3 JORDAN v. SMITH Decision of the Court

and because he had not consumed alcohol for six months. Mother also filed a compliance report that indicated she fully complied with the court’s orders. The court denied Father’s request and noted that he had not attempted to comply with the SCRAM bracelet requirement until December 2013, which was two months after the court issued the compliance plan. Father then filed a second compliance plan report on February 18, 2014 where he averred that he was in compliance with the SCRAM bracelet requirement. Finally, on February 25, Father moved to extend the time to complete the compliance plan acknowledging he would be unable to complete the plan’s requirements by the 28th. He argued that he overpaid the arrearage obligation and had “third-party funding” that would give him the ability to comply with the financial requirements. By February 28, Mother was fully compliant. In a response to Father’s motion to extend, Mother contended that Father had not paid arrearages in full.

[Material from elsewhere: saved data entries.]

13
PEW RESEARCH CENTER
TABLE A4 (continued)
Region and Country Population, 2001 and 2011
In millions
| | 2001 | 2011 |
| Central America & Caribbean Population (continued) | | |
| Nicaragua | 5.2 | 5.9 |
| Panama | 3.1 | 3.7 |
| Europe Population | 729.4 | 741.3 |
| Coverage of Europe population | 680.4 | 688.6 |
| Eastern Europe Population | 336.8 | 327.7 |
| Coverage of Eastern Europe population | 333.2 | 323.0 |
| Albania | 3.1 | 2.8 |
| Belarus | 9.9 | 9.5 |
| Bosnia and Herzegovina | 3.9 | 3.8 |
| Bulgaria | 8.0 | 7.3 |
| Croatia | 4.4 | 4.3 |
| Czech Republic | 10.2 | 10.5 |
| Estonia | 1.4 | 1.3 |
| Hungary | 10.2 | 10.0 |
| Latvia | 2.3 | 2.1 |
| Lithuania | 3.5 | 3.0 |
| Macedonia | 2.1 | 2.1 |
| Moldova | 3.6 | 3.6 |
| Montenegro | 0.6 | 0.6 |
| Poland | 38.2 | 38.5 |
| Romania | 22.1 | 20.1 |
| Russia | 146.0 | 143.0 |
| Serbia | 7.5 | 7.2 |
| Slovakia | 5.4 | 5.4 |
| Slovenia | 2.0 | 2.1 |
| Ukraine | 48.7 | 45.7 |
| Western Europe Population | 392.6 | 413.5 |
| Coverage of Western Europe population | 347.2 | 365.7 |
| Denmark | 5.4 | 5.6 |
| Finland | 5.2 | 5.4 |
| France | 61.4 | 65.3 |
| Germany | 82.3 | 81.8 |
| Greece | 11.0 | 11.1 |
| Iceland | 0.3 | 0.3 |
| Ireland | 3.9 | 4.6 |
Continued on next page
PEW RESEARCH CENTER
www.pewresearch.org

¶9 After reviewing the compliance plan reports and other documents filed by the parents, the court entered findings and orders in a signed ruling filed April 4, 2014 (“April 4 order”). The court found that Father did not enroll in individual counseling treatment until February 28, 2014 and that despite the areas of compliance, Father’s efforts were “too little, too late.” The court also found that it was in the child’s best interests to be allowed to relocate with Mother. Furthermore, the court indicated that the October 1 paternity decree was self-executing and that the provisions of that order were final.

¶10 Father seeks appellate review of certain issues from both the paternity decree and the April 4 order. Mother contends this court lacks jurisdiction regarding the paternity decree because it was a final, appealable order and Father did not appeal within 30 days of the decree. If the paternity decree was final and appealable when entered on October 1, 2013, then Mother is correct and Father cannot now raise issues settled therein. If the decree was not a final judgment, but rather the court’s memorialization of alternative outcomes that depended on the parties’ performance of the compliance plan and a further order of the court regarding that compliance, then the April 4 order was the final, appealable order. Father’s notice of appeal within 30 days after the April 4 order would thus trigger appellate jurisdiction over the decree as well as any issues resolved in the April 4 order.